"I hated everyday of highschool.
It's funny I guess you did too.
It's funny how I never knew.
There I was, sitting right behind you..
I guess you finally stopped believing that any hope would ever find you
I knew that story, I was
sitting right behind you"
It's not too much of an exaggeration to say that I couldn't wait for high school to end. I didn't "fit" anywhere or into any of the groups and did a pretty spectacular job of isolating myself.
I was a smart kid that didn't want to hang out with the other smart kids who practiced math sets for their SATs after school and on the weekends. I was an athletic kid that would rather talk about books than stats. I wanted to be in the popular group, but I didn't drink or smoke in highschool and I wasn't religious enough (yes, there was a very religious church-going popular crowd) to fit into the other popular group. I just floundered socially. Academically, I never felt inspired. Some of the work was challenging, but not engaging.
Basically, I joined as many extra cirriculuar activities, sports and honors groups as possible to make sure that when the time came, I could get as far away from high school as I could.
I went to Smith College, 3,000 miles away from my home town. There, I found the love and support that I had been looking for in highschool. I found interesting, fiercely intelligent women who didn't put me down for using "big words" to express myself.
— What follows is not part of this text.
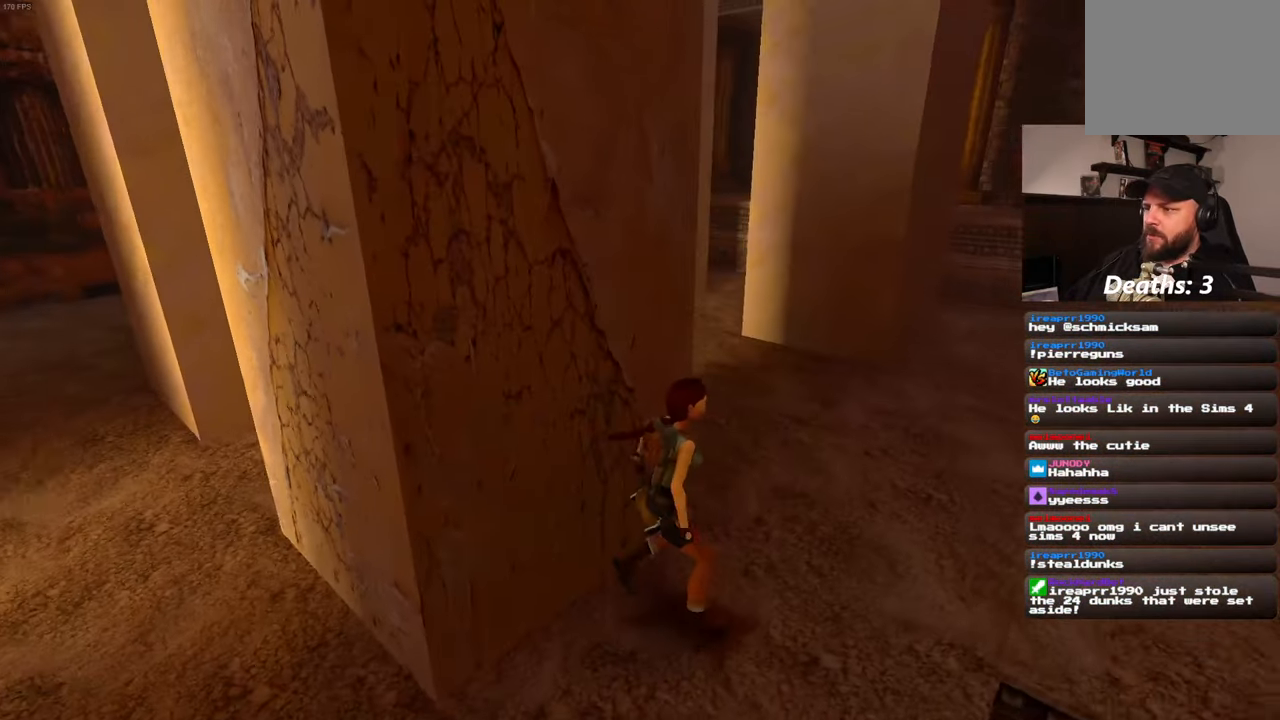
{"buttons": [], "left_stick": "center", "right_stick": "left", "events": []}
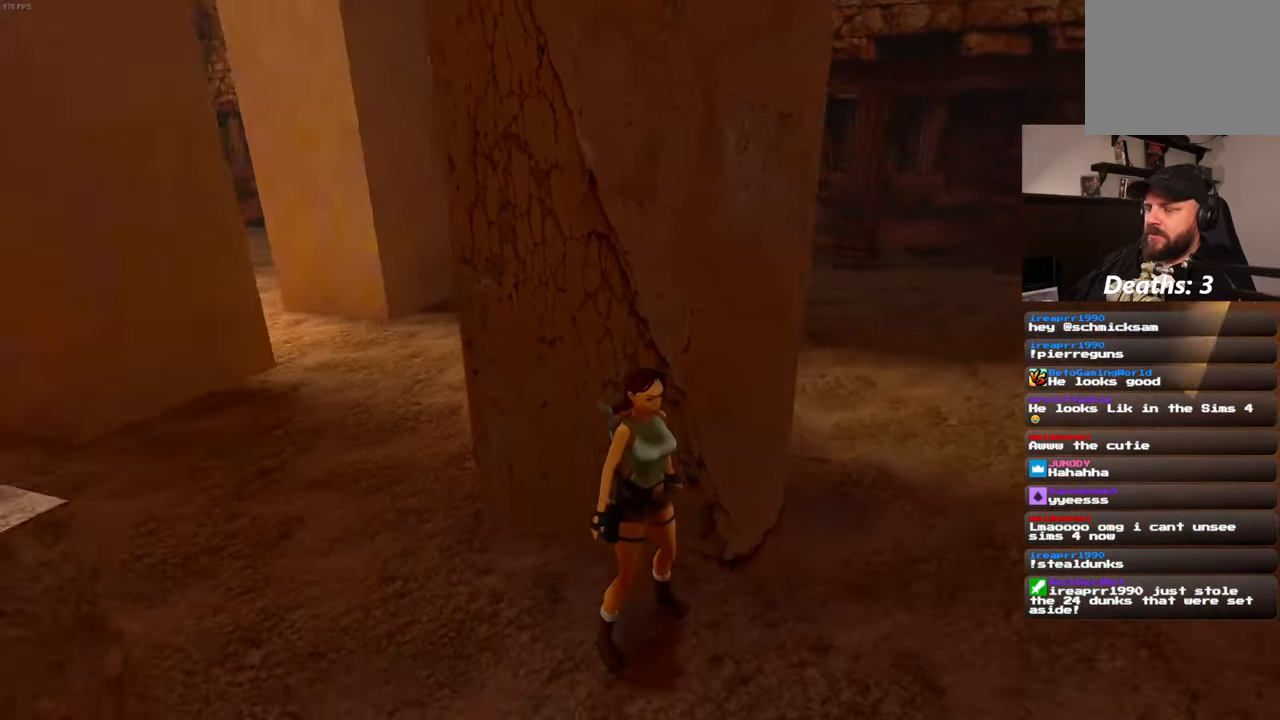
{"buttons": [], "left_stick": "down", "right_stick": "left", "events": [[183, "left_stick", "down"]]}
We all secretely admitted that we liked to read, write, draw, paint and go to elitist coffee shops where people recited spoken word poetry. It was a coming out moment for the intellectualism that we had supressed throughout puberty. I reveled in it and drank up as much as I could.
Just recently, I had a friend from high school tell me that a mutual friend was looking for me on myspace. I've had a myspace account for the last two years or so, but left it completely blank and only used to occasionally message people or check other people's pages. I updated my page, added some pictures, and suddenly - it's like a windown into my past has blown open.
The crazy part is that I love the fresh air. I love finding out who got married and who got their master's degrees in chemistry or education. I'm sure that it's time that has helped heal some of the wounds that teenagers mutually inflict on each other, but people genuinely seem surprised and happy to hear from me. It's allowed me to reconnect, not only with the people that I grew up with, but with a part of myself.
I had written off the teenage version of myself as someone that I didn't want to know. Turns out, she had a lot of problems and a whole hell of a lot of insecurities, but the NSP in high school wasn't as bad as I had originally thought.